• _RECORD LIST_
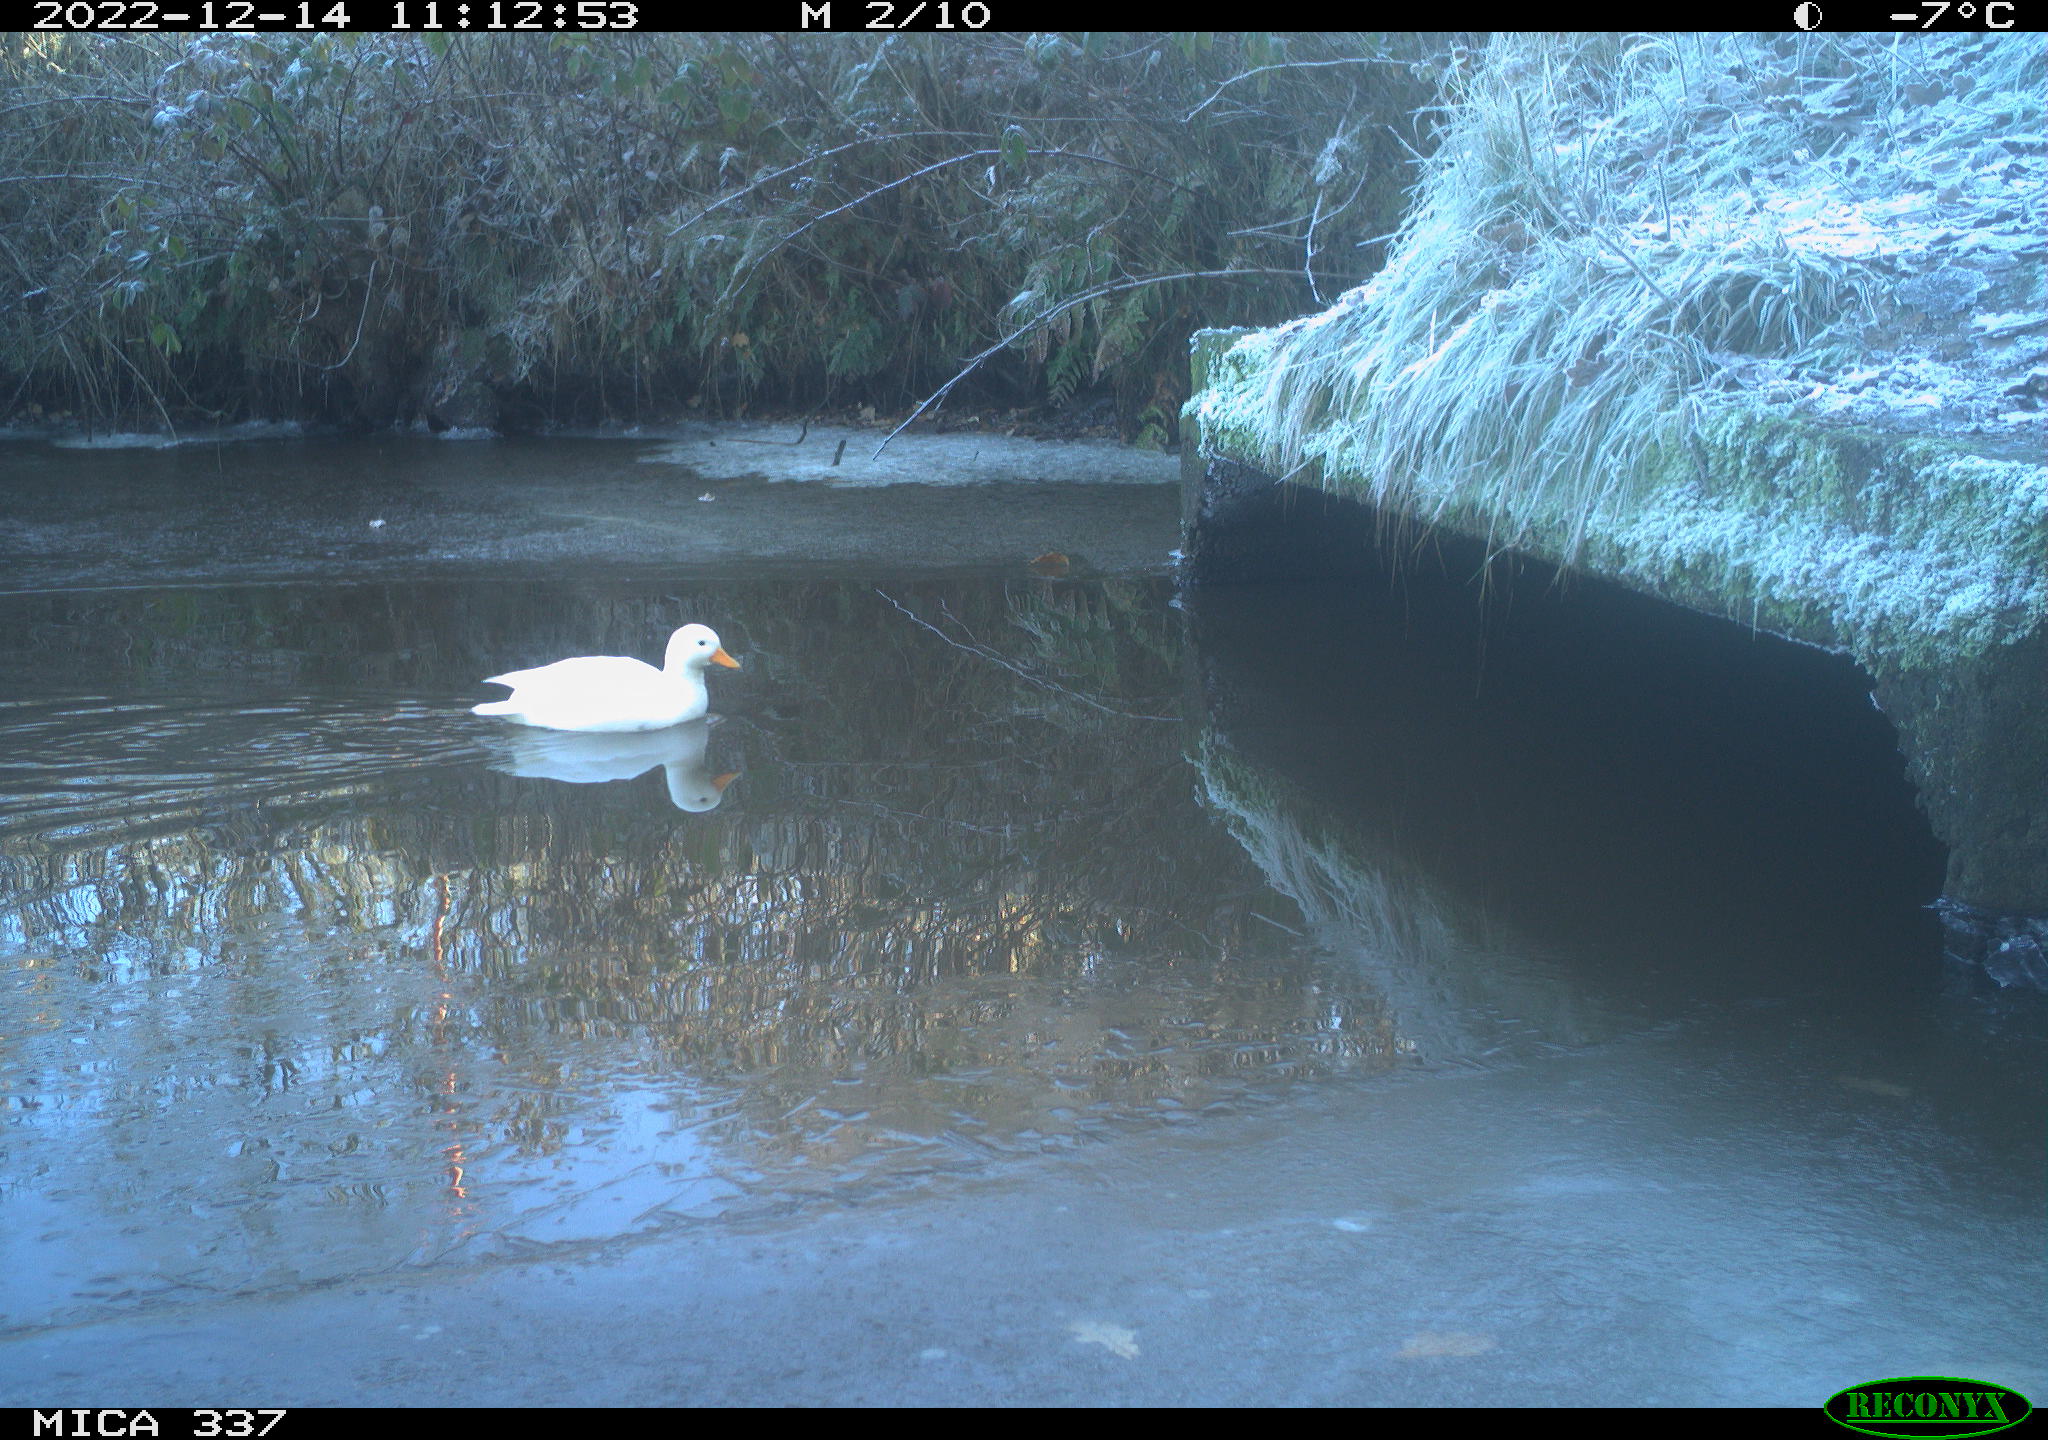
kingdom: Animalia
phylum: Chordata
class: Aves
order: Anseriformes
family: Anatidae
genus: Anas
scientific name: Anas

• _WHAT YOU ARE ASKED TO DO_
Copy the text lines of each row above word for word, leaving out the pictures.

• _WRITTEN RESPONSE_
kingdom: Animalia
phylum: Chordata
class: Aves
order: Anseriformes
family: Anatidae
genus: Anas
scientific name: Anas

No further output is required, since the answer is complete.